Word-for-word transcription needed. Include every entry below but no pictures.

**Provided information:**
"""

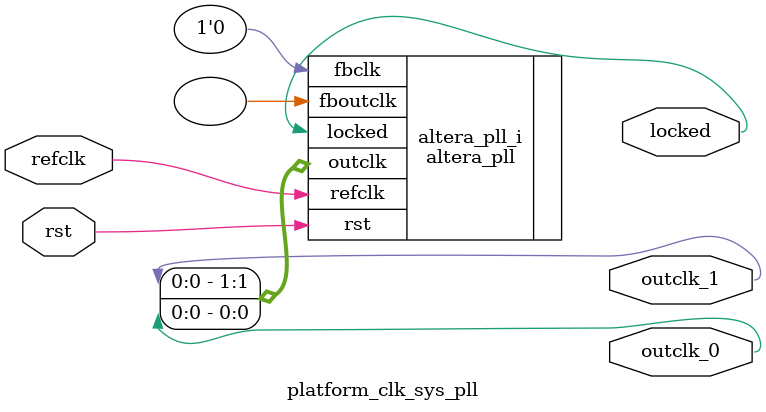
<source format=v>
`timescale 1ns/10ps
module  platform_clk_sys_pll(

	// interface 'refclk'
	input wire refclk,

	// interface 'reset'
	input wire rst,

	// interface 'outclk0'
	output wire outclk_0,

	// interface 'outclk1'
	output wire outclk_1,

	// interface 'locked'
	output wire locked
);

	altera_pll #(
		.fractional_vco_multiplier("false"),
		.reference_clock_frequency("50.0 MHz"),
		.operation_mode("direct"),
		.number_of_clocks(2),
		.output_clock_frequency0("50.000000 MHz"),
		.phase_shift0("0 ps"),
		.duty_cycle0(50),
		.output_clock_frequency1("50.000000 MHz"),
		.phase_shift1("-3000 ps"),
		.duty_cycle1(50),
		.output_clock_frequency2("0 MHz"),
		.phase_shift2("0 ps"),
		.duty_cycle2(50),
		.output_clock_frequency3("0 MHz"),
		.phase_shift3("0 ps"),
		.duty_cycle3(50),
		.output_clock_frequency4("0 MHz"),
		.phase_shift4("0 ps"),
		.duty_cycle4(50),
		.output_clock_frequency5("0 MHz"),
		.phase_shift5("0 ps"),
		.duty_cycle5(50),
		.output_clock_frequency6("0 MHz"),
		.phase_shift6("0 ps"),
		.duty_cycle6(50),
		.output_clock_frequency7("0 MHz"),
		.phase_shift7("0 ps"),
		.duty_cycle7(50),
		.output_clock_frequency8("0 MHz"),
		.phase_shift8("0 ps"),
		.duty_cycle8(50),
		.output_clock_frequency9("0 MHz"),
		.phase_shift9("0 ps"),
		.duty_cycle9(50),
		.output_clock_frequency10("0 MHz"),
		.phase_shift10("0 ps"),
		.duty_cycle10(50),
		.output_clock_frequency11("0 MHz"),
		.phase_shift11("0 ps"),
		.duty_cycle11(50),
		.output_clock_frequency12("0 MHz"),
		.phase_shift12("0 ps"),
		.duty_cycle12(50),
		.output_clock_frequency13("0 MHz"),
		.phase_shift13("0 ps"),
		.duty_cycle13(50),
		.output_clock_frequency14("0 MHz"),
		.phase_shift14("0 ps"),
		.duty_cycle14(50),
		.output_clock_frequency15("0 MHz"),
		.phase_shift15("0 ps"),
		.duty_cycle15(50),
		.output_clock_frequency16("0 MHz"),
		.phase_shift16("0 ps"),
		.duty_cycle16(50),
		.output_clock_frequency17("0 MHz"),
		.phase_shift17("0 ps"),
		.duty_cycle17(50),
		.pll_type("General"),
		.pll_subtype("General")
	) altera_pll_i (
		.rst	(rst),
		.outclk	({outclk_1, outclk_0}),
		.locked	(locked),
		.fboutclk	( ),
		.fbclk	(1'b0),
		.refclk	(refclk)
	);
endmodule


</source>
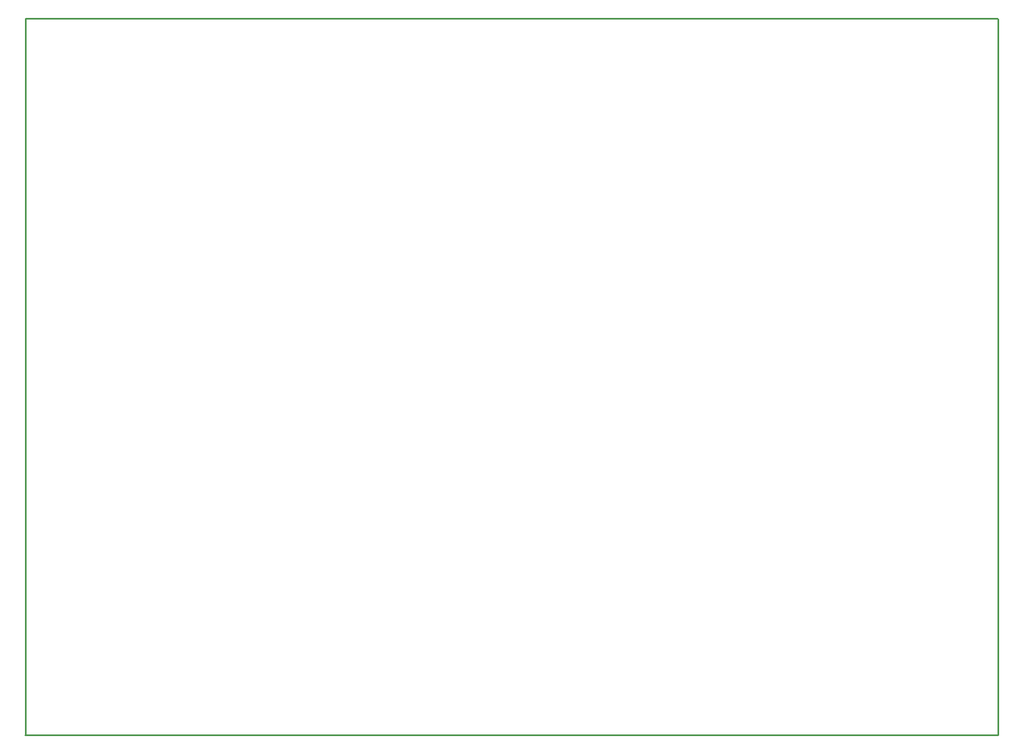
<source format=gm1>
%FSLAX25Y25*%
%MOIN*%
G70*
G01*
G75*
G04 Layer_Color=16711935*
%ADD10O,0.01378X0.06693*%
%ADD11R,0.06693X0.04331*%
%ADD12R,0.11811X0.04331*%
%ADD13R,0.35827X0.41929*%
%ADD14R,0.10236X0.04331*%
%ADD15R,0.04331X0.06693*%
%ADD16R,0.05512X0.03937*%
%ADD17R,0.05512X0.12795*%
%ADD18O,0.07087X0.02362*%
%ADD19O,0.02165X0.07874*%
%ADD20O,0.07874X0.02165*%
%ADD21O,0.02756X0.09843*%
%ADD22C,0.01000*%
%ADD23C,0.02000*%
%ADD24C,0.02953*%
%ADD25C,0.03937*%
%ADD26C,0.04000*%
%ADD27C,0.01969*%
%ADD28R,0.05906X0.05906*%
%ADD29C,0.05906*%
%ADD30C,0.05512*%
%ADD31R,0.05906X0.05906*%
%ADD32C,0.07874*%
%ADD33C,0.03937*%
%ADD34C,0.05000*%
%ADD35C,0.07543*%
G04:AMPARAMS|DCode=36|XSize=93.465mil|YSize=93.465mil|CornerRadius=0mil|HoleSize=0mil|Usage=FLASHONLY|Rotation=0.000|XOffset=0mil|YOffset=0mil|HoleType=Round|Shape=Relief|Width=10mil|Gap=10mil|Entries=4|*
%AMTHD36*
7,0,0,0.09347,0.07347,0.01000,45*
%
%ADD36THD36*%
%ADD37C,0.07347*%
%ADD38C,0.08921*%
%ADD39C,0.05969*%
G04:AMPARAMS|DCode=40|XSize=79.685mil|YSize=79.685mil|CornerRadius=0mil|HoleSize=0mil|Usage=FLASHONLY|Rotation=0.000|XOffset=0mil|YOffset=0mil|HoleType=Round|Shape=Relief|Width=10mil|Gap=10mil|Entries=4|*
%AMTHD40*
7,0,0,0.07969,0.05969,0.01000,45*
%
%ADD40THD40*%
%ADD41C,0.06800*%
G04:AMPARAMS|DCode=42|XSize=95.433mil|YSize=95.433mil|CornerRadius=0mil|HoleSize=0mil|Usage=FLASHONLY|Rotation=0.000|XOffset=0mil|YOffset=0mil|HoleType=Round|Shape=Relief|Width=10mil|Gap=10mil|Entries=4|*
%AMTHD42*
7,0,0,0.09543,0.07543,0.01000,45*
%
%ADD42THD42*%
%ADD43C,0.02913*%
%ADD44C,0.00984*%
%ADD45C,0.02362*%
%ADD46C,0.00787*%
%ADD47C,0.00800*%
%ADD48O,0.02178X0.07493*%
%ADD49R,0.07493X0.05131*%
%ADD50R,0.12611X0.05131*%
%ADD51R,0.36627X0.42729*%
%ADD52R,0.11036X0.05131*%
%ADD53R,0.05131X0.07493*%
%ADD54R,0.06312X0.04737*%
%ADD55R,0.06312X0.13595*%
%ADD56O,0.07887X0.03162*%
%ADD57O,0.02965X0.08674*%
%ADD58O,0.08674X0.02965*%
%ADD59O,0.03556X0.10642*%
%ADD60R,0.06706X0.06706*%
%ADD61C,0.06706*%
%ADD62C,0.06312*%
%ADD63R,0.06706X0.06706*%
%ADD64C,0.08674*%
%ADD65C,0.04737*%
%ADD66C,0.05800*%
D22*
X100400Y60000D02*
X100700Y60300D01*
Y499600D01*
X100400Y60000D02*
X697900D01*
X698000Y59900D01*
Y499100D01*
X697500Y499600D02*
X698000Y499100D01*
X100700Y499600D02*
X697500D01*
M02*

</source>
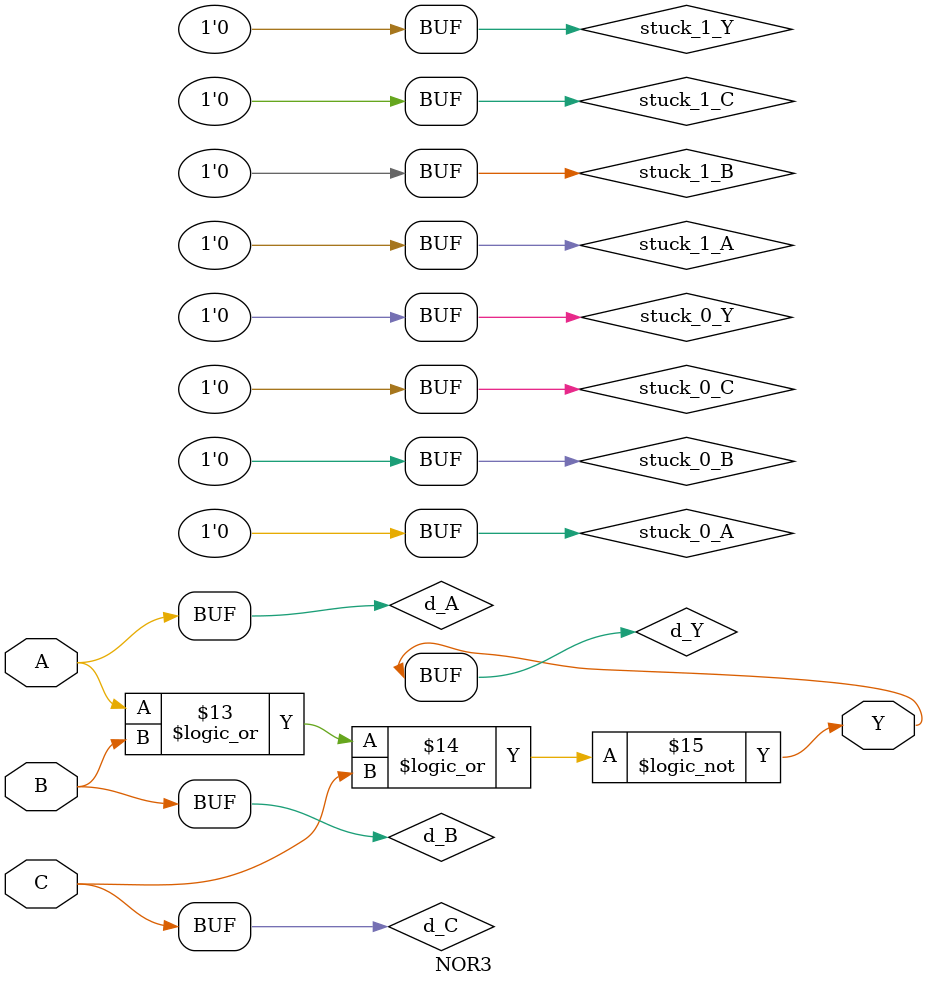
<source format=v>
module NOR3 (input A, output Y, input C, input B);
`ifdef REGISTER
initial begin
   $display("register  %m.stuck_0_A input");
   $display("register  %m.stuck_1_A input");
   $display("register  %m.stuck_0_Y output");
   $display("register  %m.stuck_1_Y output");
   $display("register  %m.stuck_0_C input");
   $display("register  %m.stuck_1_C input");
   $display("register  %m.stuck_0_B input");
   $display("register  %m.stuck_1_B input");
end
`endif
reg stuck_0_A; initial stuck_0_A=0;
reg stuck_1_A; initial stuck_1_A=0;
wire d_A = stuck_1_A ? 1 : stuck_0_A ? 0 : A;
reg stuck_0_Y; initial stuck_0_Y=0;
reg stuck_1_Y; initial stuck_1_Y=0;
wire d_Y;
assign Y = stuck_1_Y ? 1 : stuck_0_Y ? 0 : d_Y;
reg stuck_0_C; initial stuck_0_C=0;
reg stuck_1_C; initial stuck_1_C=0;
wire d_C = stuck_1_C ? 1 : stuck_0_C ? 0 : C;
reg stuck_0_B; initial stuck_0_B=0;
reg stuck_1_B; initial stuck_1_B=0;
wire d_B = stuck_1_B ? 1 : stuck_0_B ? 0 : B;
assign d_Y = ! ( d_A || d_B || d_C );
endmodule

</source>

"""

**Answer space:**
<source format=v>
`timescale 1ns/10ps
module  platform_clk_sys_pll(

	// interface 'refclk'
	input wire refclk,

	// interface 'reset'
	input wire rst,

	// interface 'outclk0'
	output wire outclk_0,

	// interface 'outclk1'
	output wire outclk_1,

	// interface 'locked'
	output wire locked
);

	altera_pll #(
		.fractional_vco_multiplier("false"),
		.reference_clock_frequency("50.0 MHz"),
		.operation_mode("direct"),
		.number_of_clocks(2),
		.output_clock_frequency0("50.000000 MHz"),
		.phase_shift0("0 ps"),
		.duty_cycle0(50),
		.output_clock_frequency1("50.000000 MHz"),
		.phase_shift1("-3000 ps"),
		.duty_cycle1(50),
		.output_clock_frequency2("0 MHz"),
		.phase_shift2("0 ps"),
		.duty_cycle2(50),
		.output_clock_frequency3("0 MHz"),
		.phase_shift3("0 ps"),
		.duty_cycle3(50),
		.output_clock_frequency4("0 MHz"),
		.phase_shift4("0 ps"),
		.duty_cycle4(50),
		.output_clock_frequency5("0 MHz"),
		.phase_shift5("0 ps"),
		.duty_cycle5(50),
		.output_clock_frequency6("0 MHz"),
		.phase_shift6("0 ps"),
		.duty_cycle6(50),
		.output_clock_frequency7("0 MHz"),
		.phase_shift7("0 ps"),
		.duty_cycle7(50),
		.output_clock_frequency8("0 MHz"),
		.phase_shift8("0 ps"),
		.duty_cycle8(50),
		.output_clock_frequency9("0 MHz"),
		.phase_shift9("0 ps"),
		.duty_cycle9(50),
		.output_clock_frequency10("0 MHz"),
		.phase_shift10("0 ps"),
		.duty_cycle10(50),
		.output_clock_frequency11("0 MHz"),
		.phase_shift11("0 ps"),
		.duty_cycle11(50),
		.output_clock_frequency12("0 MHz"),
		.phase_shift12("0 ps"),
		.duty_cycle12(50),
		.output_clock_frequency13("0 MHz"),
		.phase_shift13("0 ps"),
		.duty_cycle13(50),
		.output_clock_frequency14("0 MHz"),
		.phase_shift14("0 ps"),
		.duty_cycle14(50),
		.output_clock_frequency15("0 MHz"),
		.phase_shift15("0 ps"),
		.duty_cycle15(50),
		.output_clock_frequency16("0 MHz"),
		.phase_shift16("0 ps"),
		.duty_cycle16(50),
		.output_clock_frequency17("0 MHz"),
		.phase_shift17("0 ps"),
		.duty_cycle17(50),
		.pll_type("General"),
		.pll_subtype("General")
	) altera_pll_i (
		.rst	(rst),
		.outclk	({outclk_1, outclk_0}),
		.locked	(locked),
		.fboutclk	( ),
		.fbclk	(1'b0),
		.refclk	(refclk)
	);
endmodule


</source>
<source format=gm1>
%FSLAX25Y25*%
%MOIN*%
G70*
G01*
G75*
G04 Layer_Color=16711935*
%ADD10O,0.01378X0.06693*%
%ADD11R,0.06693X0.04331*%
%ADD12R,0.11811X0.04331*%
%ADD13R,0.35827X0.41929*%
%ADD14R,0.10236X0.04331*%
%ADD15R,0.04331X0.06693*%
%ADD16R,0.05512X0.03937*%
%ADD17R,0.05512X0.12795*%
%ADD18O,0.07087X0.02362*%
%ADD19O,0.02165X0.07874*%
%ADD20O,0.07874X0.02165*%
%ADD21O,0.02756X0.09843*%
%ADD22C,0.01000*%
%ADD23C,0.02000*%
%ADD24C,0.02953*%
%ADD25C,0.03937*%
%ADD26C,0.04000*%
%ADD27C,0.01969*%
%ADD28R,0.05906X0.05906*%
%ADD29C,0.05906*%
%ADD30C,0.05512*%
%ADD31R,0.05906X0.05906*%
%ADD32C,0.07874*%
%ADD33C,0.03937*%
%ADD34C,0.05000*%
%ADD35C,0.07543*%
G04:AMPARAMS|DCode=36|XSize=93.465mil|YSize=93.465mil|CornerRadius=0mil|HoleSize=0mil|Usage=FLASHONLY|Rotation=0.000|XOffset=0mil|YOffset=0mil|HoleType=Round|Shape=Relief|Width=10mil|Gap=10mil|Entries=4|*
%AMTHD36*
7,0,0,0.09347,0.07347,0.01000,45*
%
%ADD36THD36*%
%ADD37C,0.07347*%
%ADD38C,0.08921*%
%ADD39C,0.05969*%
G04:AMPARAMS|DCode=40|XSize=79.685mil|YSize=79.685mil|CornerRadius=0mil|HoleSize=0mil|Usage=FLASHONLY|Rotation=0.000|XOffset=0mil|YOffset=0mil|HoleType=Round|Shape=Relief|Width=10mil|Gap=10mil|Entries=4|*
%AMTHD40*
7,0,0,0.07969,0.05969,0.01000,45*
%
%ADD40THD40*%
%ADD41C,0.06800*%
G04:AMPARAMS|DCode=42|XSize=95.433mil|YSize=95.433mil|CornerRadius=0mil|HoleSize=0mil|Usage=FLASHONLY|Rotation=0.000|XOffset=0mil|YOffset=0mil|HoleType=Round|Shape=Relief|Width=10mil|Gap=10mil|Entries=4|*
%AMTHD42*
7,0,0,0.09543,0.07543,0.01000,45*
%
%ADD42THD42*%
%ADD43C,0.02913*%
%ADD44C,0.00984*%
%ADD45C,0.02362*%
%ADD46C,0.00787*%
%ADD47C,0.00800*%
%ADD48O,0.02178X0.07493*%
%ADD49R,0.07493X0.05131*%
%ADD50R,0.12611X0.05131*%
%ADD51R,0.36627X0.42729*%
%ADD52R,0.11036X0.05131*%
%ADD53R,0.05131X0.07493*%
%ADD54R,0.06312X0.04737*%
%ADD55R,0.06312X0.13595*%
%ADD56O,0.07887X0.03162*%
%ADD57O,0.02965X0.08674*%
%ADD58O,0.08674X0.02965*%
%ADD59O,0.03556X0.10642*%
%ADD60R,0.06706X0.06706*%
%ADD61C,0.06706*%
%ADD62C,0.06312*%
%ADD63R,0.06706X0.06706*%
%ADD64C,0.08674*%
%ADD65C,0.04737*%
%ADD66C,0.05800*%
D22*
X100400Y60000D02*
X100700Y60300D01*
Y499600D01*
X100400Y60000D02*
X697900D01*
X698000Y59900D01*
Y499100D01*
X697500Y499600D02*
X698000Y499100D01*
X100700Y499600D02*
X697500D01*
M02*

</source>
<source format=v>
module NOR3 (input A, output Y, input C, input B);
`ifdef REGISTER
initial begin
   $display("register  %m.stuck_0_A input");
   $display("register  %m.stuck_1_A input");
   $display("register  %m.stuck_0_Y output");
   $display("register  %m.stuck_1_Y output");
   $display("register  %m.stuck_0_C input");
   $display("register  %m.stuck_1_C input");
   $display("register  %m.stuck_0_B input");
   $display("register  %m.stuck_1_B input");
end
`endif
reg stuck_0_A; initial stuck_0_A=0;
reg stuck_1_A; initial stuck_1_A=0;
wire d_A = stuck_1_A ? 1 : stuck_0_A ? 0 : A;
reg stuck_0_Y; initial stuck_0_Y=0;
reg stuck_1_Y; initial stuck_1_Y=0;
wire d_Y;
assign Y = stuck_1_Y ? 1 : stuck_0_Y ? 0 : d_Y;
reg stuck_0_C; initial stuck_0_C=0;
reg stuck_1_C; initial stuck_1_C=0;
wire d_C = stuck_1_C ? 1 : stuck_0_C ? 0 : C;
reg stuck_0_B; initial stuck_0_B=0;
reg stuck_1_B; initial stuck_1_B=0;
wire d_B = stuck_1_B ? 1 : stuck_0_B ? 0 : B;
assign d_Y = ! ( d_A || d_B || d_C );
endmodule

</source>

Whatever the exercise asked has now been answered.